Tiny devices, with a vast array of obscure functions, come and go in our lives before we can ever figure out more than a third of what they are supposed to do. And the next one works nothing like the last one. So the watch on my wrist that does everything still only tells me the time.
How Do You Stay Healthy and Balanced?
You see, whereas the old Earth spent eons evolving the “whole person” to fit real life, the new “within” excludes all but a small, mostly mental, set of skills. Despite its splendid achievements, i-life is in many important ways antithetical to holistic health.
Muscle tone, balance and coordination, aerobic capacity, face-to-face social interaction skills, emotional intelligence, and spiritual depth--all count for little in i-life. They tend to atrophy. How healthy, challenging, or enriching is a life consisting mostly of sitting, viewing, pushing buttons, eating, driving, viewing, pushing more buttons, and on and on.
The question that faces us is, well, if we cannot (and might not want to) avoid this migration, how then do we participate selectively? How do we stay safe and productive in the virtual world, and yet whole, inter-connected, and on the path in the real one?
Let's Call the Answers "Cybersense"
I’d like to write a set of articles on this topic, start some discussions, and call the answers we come up with something like “cybersense.” Cybersense is awareness that allows you to keep a foot in both worlds and not lose your balance. Another term for it might be “digital hygiene.” But that’s used more often to mean geeky things like firewalls, virus protection, and how well you organize your files. I might talk geek to you in places, but not very much. That kind of thing is available elsewhere.

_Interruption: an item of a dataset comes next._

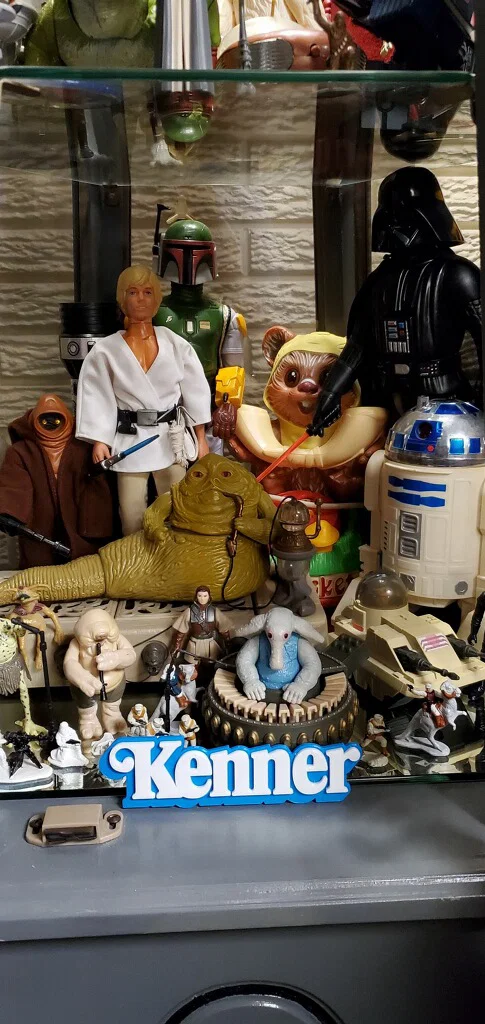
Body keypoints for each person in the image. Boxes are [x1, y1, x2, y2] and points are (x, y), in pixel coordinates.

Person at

I’m more interested here in exploring health and spirituality issues not so often discussed.
For instance, next article, I want to compare the impact on the lives of children and adults of large amounts of reading (print media) versus large amounts of viewing (video). Ultimately, the health differences are profound and far-reaching. Reading builds certain capacities, whereas video, especially these days (being mostly eye-candy)—and destroys them.
A Yoga ("Yoking") of People and Machines
As you no doubt know, the word “yoga” arises from a Sanskrit root meaning “to yoke together.” Perhaps, caught between two worlds as we are, we need new kinds of “yoking.” Maybe the “yamas” (restrictions) and “niyamas” (observances) can be extended in ways that will keep us safe and well in both worlds. Yoga is in many ways an ultimate “high-touch” activity. But “high-tech” is proving to be significantly antithetical to “high-touch.” Maybe it’s time to talk about that.